| Task objective |
Each line below that holds the string "page" counts once; report the total and nothing else.
───── Input ─────
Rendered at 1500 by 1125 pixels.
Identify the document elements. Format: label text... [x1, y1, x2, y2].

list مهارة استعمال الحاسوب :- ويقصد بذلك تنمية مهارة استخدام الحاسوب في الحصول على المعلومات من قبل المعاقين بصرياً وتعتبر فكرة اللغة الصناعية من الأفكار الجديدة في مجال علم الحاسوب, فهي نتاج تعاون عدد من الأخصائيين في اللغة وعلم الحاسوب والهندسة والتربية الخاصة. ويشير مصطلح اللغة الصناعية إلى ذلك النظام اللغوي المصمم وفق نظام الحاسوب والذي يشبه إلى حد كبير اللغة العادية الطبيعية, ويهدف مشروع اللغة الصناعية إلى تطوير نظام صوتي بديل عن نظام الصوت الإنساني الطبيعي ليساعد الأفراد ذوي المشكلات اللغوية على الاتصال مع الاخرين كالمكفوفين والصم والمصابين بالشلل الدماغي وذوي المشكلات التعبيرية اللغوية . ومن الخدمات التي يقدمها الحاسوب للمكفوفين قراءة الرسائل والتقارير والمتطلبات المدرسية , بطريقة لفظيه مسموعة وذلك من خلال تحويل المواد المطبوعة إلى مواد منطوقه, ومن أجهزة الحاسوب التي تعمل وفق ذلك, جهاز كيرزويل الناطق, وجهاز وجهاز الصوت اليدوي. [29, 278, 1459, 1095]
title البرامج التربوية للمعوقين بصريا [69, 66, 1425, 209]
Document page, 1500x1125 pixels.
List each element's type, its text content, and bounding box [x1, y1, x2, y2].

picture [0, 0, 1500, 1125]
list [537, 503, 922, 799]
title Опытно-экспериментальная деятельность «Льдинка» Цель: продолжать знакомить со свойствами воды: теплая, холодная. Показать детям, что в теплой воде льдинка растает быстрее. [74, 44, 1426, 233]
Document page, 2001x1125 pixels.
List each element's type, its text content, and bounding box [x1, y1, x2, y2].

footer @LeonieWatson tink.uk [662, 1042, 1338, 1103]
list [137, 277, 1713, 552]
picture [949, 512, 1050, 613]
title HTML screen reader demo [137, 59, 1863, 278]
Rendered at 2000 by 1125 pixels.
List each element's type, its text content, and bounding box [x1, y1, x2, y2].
─────
| Answer for this exercise |
2